# Request:
Copy the lines of the entries below verbatim, starting at the line containing "The intuition behind" and ending at the line containing "## Worst Fit".
Exercise data Block Start
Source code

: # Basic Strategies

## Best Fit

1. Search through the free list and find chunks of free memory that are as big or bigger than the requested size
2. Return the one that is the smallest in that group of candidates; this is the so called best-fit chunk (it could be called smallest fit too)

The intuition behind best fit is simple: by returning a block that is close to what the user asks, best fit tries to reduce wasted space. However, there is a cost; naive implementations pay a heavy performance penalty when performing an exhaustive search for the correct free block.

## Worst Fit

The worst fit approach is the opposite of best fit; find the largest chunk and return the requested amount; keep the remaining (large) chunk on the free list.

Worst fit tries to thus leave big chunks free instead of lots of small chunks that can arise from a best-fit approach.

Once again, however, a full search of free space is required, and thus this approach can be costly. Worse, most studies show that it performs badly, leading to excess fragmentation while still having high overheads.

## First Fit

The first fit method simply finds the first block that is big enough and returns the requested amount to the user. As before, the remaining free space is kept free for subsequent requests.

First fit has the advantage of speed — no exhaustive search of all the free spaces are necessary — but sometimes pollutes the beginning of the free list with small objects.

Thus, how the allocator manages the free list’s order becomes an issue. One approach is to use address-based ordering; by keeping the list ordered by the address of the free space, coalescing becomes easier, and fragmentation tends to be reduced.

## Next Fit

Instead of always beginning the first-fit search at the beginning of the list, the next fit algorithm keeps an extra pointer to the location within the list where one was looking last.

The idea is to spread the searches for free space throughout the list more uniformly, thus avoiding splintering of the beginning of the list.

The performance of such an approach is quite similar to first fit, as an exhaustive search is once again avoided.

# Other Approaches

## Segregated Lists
Exercise data Block End
# Answer for this exercise:
The intuition behind best fit is simple: by returning a block that is close to what the user asks, best fit tries to reduce wasted space. However, there is a cost; naive implementations pay a heavy performance penalty when performing an exhaustive search for the correct free block.

## Worst Fit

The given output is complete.